■ To be done: Reproduce word for word everything from the first line of the records down to and including the line that contains "rows swapped: Science <-> Arts".

>> start

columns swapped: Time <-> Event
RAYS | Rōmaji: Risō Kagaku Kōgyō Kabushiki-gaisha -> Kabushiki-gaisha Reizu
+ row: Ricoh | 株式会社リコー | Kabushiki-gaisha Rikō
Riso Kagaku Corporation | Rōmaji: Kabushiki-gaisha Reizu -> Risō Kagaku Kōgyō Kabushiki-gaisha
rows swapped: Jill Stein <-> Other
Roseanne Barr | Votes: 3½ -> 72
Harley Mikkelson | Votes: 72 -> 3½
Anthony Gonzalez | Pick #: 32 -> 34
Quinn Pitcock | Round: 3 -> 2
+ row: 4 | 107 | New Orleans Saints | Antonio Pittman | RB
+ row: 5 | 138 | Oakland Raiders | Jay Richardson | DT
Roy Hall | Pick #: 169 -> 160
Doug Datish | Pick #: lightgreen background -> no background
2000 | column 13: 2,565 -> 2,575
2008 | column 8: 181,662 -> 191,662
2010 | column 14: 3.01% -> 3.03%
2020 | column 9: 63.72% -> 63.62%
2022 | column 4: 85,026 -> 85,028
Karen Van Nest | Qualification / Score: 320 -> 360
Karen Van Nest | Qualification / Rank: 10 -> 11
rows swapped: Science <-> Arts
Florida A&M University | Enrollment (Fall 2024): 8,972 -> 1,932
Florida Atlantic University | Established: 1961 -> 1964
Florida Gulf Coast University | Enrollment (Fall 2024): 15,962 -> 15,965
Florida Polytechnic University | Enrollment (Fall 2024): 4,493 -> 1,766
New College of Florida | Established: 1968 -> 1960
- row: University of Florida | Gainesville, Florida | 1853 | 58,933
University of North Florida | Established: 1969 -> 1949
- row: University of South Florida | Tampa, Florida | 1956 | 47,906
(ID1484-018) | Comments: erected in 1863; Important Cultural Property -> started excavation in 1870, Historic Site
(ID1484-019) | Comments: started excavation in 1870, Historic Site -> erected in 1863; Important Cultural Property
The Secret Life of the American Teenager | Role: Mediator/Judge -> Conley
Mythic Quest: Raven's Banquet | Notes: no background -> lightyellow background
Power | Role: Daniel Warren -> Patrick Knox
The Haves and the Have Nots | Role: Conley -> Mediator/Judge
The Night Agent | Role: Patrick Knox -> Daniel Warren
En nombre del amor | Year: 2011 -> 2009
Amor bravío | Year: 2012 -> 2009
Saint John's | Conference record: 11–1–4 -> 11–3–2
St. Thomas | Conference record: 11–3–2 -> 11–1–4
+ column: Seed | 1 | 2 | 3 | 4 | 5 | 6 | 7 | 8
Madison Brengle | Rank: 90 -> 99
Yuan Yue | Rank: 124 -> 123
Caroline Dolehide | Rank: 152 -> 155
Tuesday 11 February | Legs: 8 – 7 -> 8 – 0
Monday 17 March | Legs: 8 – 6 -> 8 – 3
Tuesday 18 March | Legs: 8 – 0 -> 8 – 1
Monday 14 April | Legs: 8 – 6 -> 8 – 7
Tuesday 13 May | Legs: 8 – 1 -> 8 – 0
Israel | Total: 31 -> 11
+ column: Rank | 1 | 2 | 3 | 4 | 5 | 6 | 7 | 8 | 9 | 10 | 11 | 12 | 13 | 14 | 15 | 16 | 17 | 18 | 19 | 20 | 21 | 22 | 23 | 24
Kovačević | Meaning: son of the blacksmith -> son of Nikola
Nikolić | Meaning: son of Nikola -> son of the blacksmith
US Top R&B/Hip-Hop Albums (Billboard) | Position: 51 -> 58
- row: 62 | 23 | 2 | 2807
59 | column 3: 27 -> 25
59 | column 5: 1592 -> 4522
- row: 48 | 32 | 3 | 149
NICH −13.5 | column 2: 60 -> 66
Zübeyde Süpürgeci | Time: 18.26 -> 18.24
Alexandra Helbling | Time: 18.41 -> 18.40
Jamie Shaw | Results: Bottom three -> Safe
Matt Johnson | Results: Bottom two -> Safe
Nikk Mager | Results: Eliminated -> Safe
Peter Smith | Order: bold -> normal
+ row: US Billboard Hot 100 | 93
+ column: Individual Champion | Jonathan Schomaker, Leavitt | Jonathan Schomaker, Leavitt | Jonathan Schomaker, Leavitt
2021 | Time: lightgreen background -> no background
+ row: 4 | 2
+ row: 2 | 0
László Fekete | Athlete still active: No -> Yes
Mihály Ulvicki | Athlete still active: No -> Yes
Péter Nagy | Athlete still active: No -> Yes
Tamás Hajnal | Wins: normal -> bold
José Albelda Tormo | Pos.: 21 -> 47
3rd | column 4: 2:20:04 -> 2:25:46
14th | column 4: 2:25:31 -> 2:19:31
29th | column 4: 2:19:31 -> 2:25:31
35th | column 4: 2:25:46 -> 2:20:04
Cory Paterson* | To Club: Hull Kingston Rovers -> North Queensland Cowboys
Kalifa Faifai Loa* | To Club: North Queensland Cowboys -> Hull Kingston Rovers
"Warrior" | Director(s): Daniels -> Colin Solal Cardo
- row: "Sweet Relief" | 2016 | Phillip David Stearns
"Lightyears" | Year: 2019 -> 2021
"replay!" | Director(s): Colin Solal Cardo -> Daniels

>> end

■ Exercise output:
columns swapped: Time <-> Event
RAYS | Rōmaji: Risō Kagaku Kōgyō Kabushiki-gaisha -> Kabushiki-gaisha Reizu
+ row: Ricoh | 株式会社リコー | Kabushiki-gaisha Rikō
Riso Kagaku Corporation | Rōmaji: Kabushiki-gaisha Reizu -> Risō Kagaku Kōgyō Kabushiki-gaisha
rows swapped: Jill Stein <-> Other
Roseanne Barr | Votes: 3½ -> 72
Harley Mikkelson | Votes: 72 -> 3½
Anthony Gonzalez | Pick #: 32 -> 34
Quinn Pitcock | Round: 3 -> 2
+ row: 4 | 107 | New Orleans Saints | Antonio Pittman | RB
+ row: 5 | 138 | Oakland Raiders | Jay Richardson | DT
Roy Hall | Pick #: 169 -> 160
Doug Datish | Pick #: lightgreen background -> no background
2000 | column 13: 2,565 -> 2,575
2008 | column 8: 181,662 -> 191,662
2010 | column 14: 3.01% -> 3.03%
2020 | column 9: 63.72% -> 63.62%
2022 | column 4: 85,026 -> 85,028
Karen Van Nest | Qualification / Score: 320 -> 360
Karen Van Nest | Qualification / Rank: 10 -> 11
rows swapped: Science <-> Arts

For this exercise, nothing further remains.